Database transactions follow ACID principles (Atomicity, Consistency, Isolation, Durability) to ensure data integrity. When a transaction is
started but not properly handled, several problems can occur:
Data Integrity Violations: If an error occurs during transaction execution and the transaction is not rolled back, partial changes
may remain in the database. This violates the atomicity principle, where either all operations in a transaction should succeed or none should.
Resource Leaks: Unhandled transactions can hold database locks and connections longer than necessary. This can lead to connection
pool exhaustion and performance degradation, especially under high load.
Inconsistent Application State: When transactions are not properly cleaned up, the application may continue with an assumption
that operations succeeded when they actually failed partially. This can lead to data corruption and unpredictable behavior.

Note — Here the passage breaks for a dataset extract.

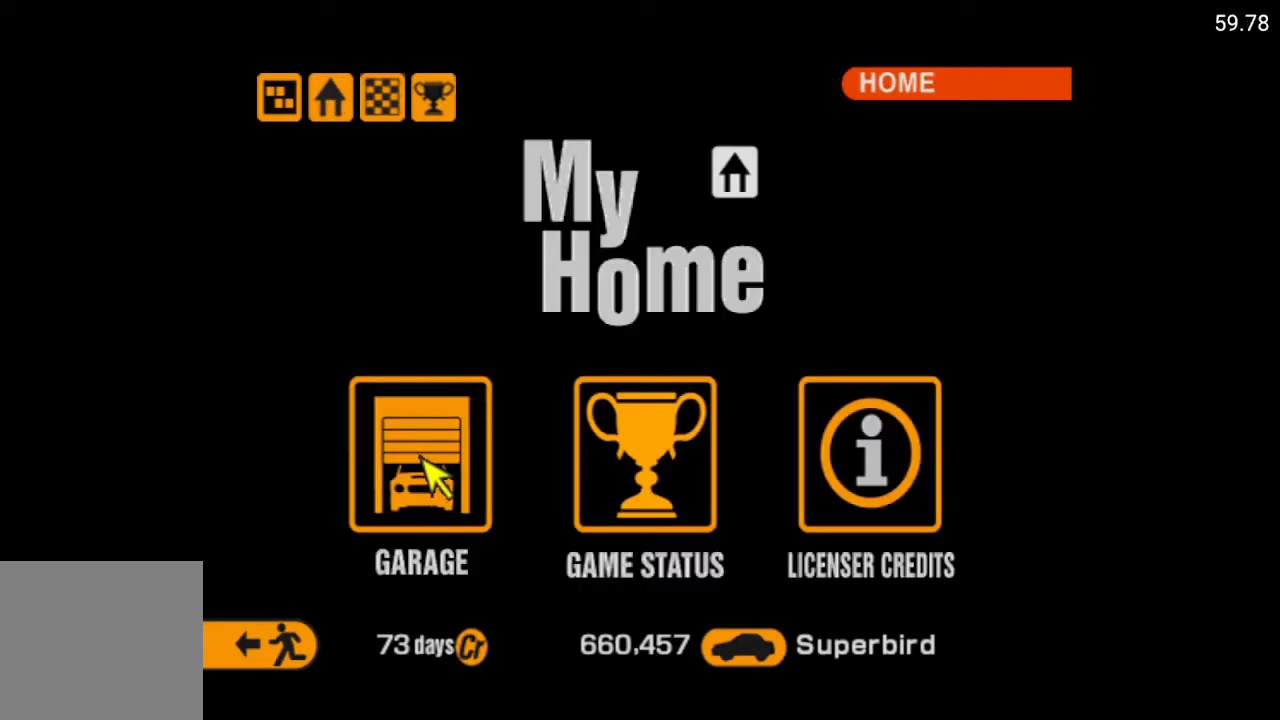
{"buttons": [], "left_stick": "center", "right_stick": "center", "events": []}
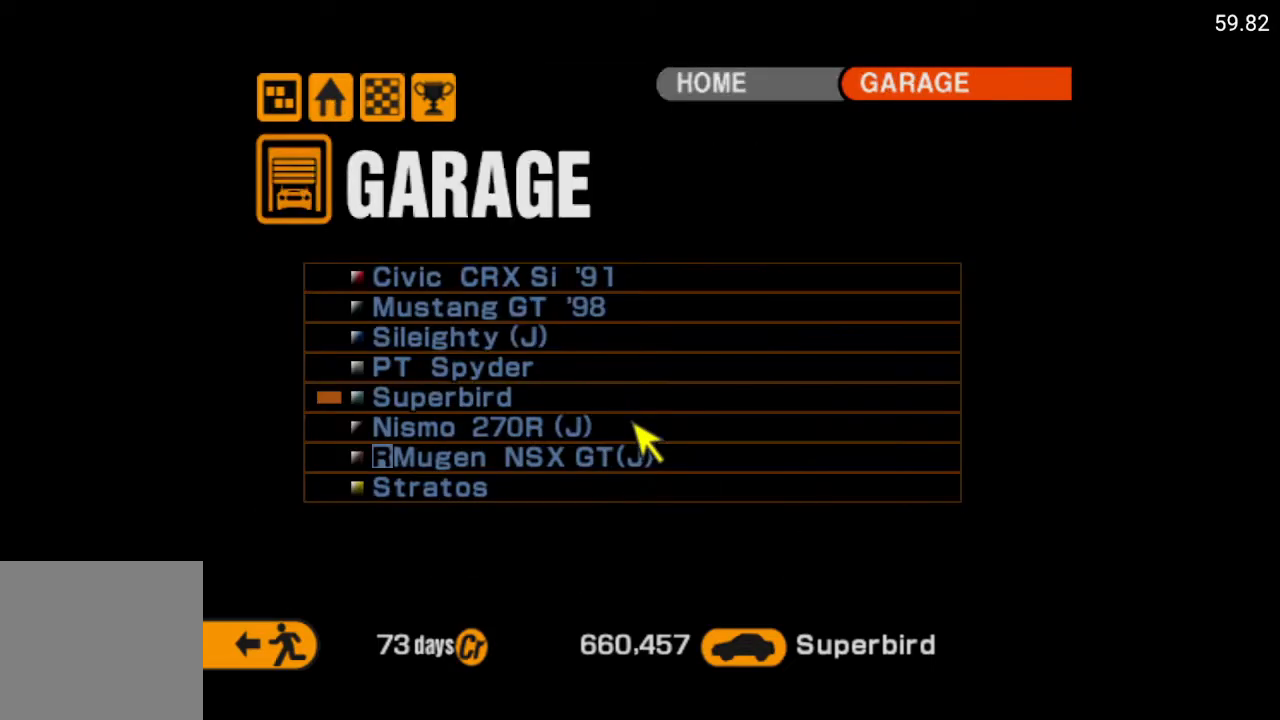
{"buttons": [], "left_stick": "center", "right_stick": "center", "events": [[383, "A", "down"], [500, "A", "up"]]}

The standard pattern in Go is to use defer tx.Rollback() immediately after successfully creating a transaction. This ensures that if
any error occurs before tx.Commit() is called, the transaction will be automatically rolled back. The Rollback() method is
safe to call even after a successful commit, making this pattern both safe and reliable.
What is the potential impact?
Improper transaction handling can lead to data corruption, resource exhaustion, and application instability. In financial or critical systems, this
could result in data loss, inconsistent records, or system downtime.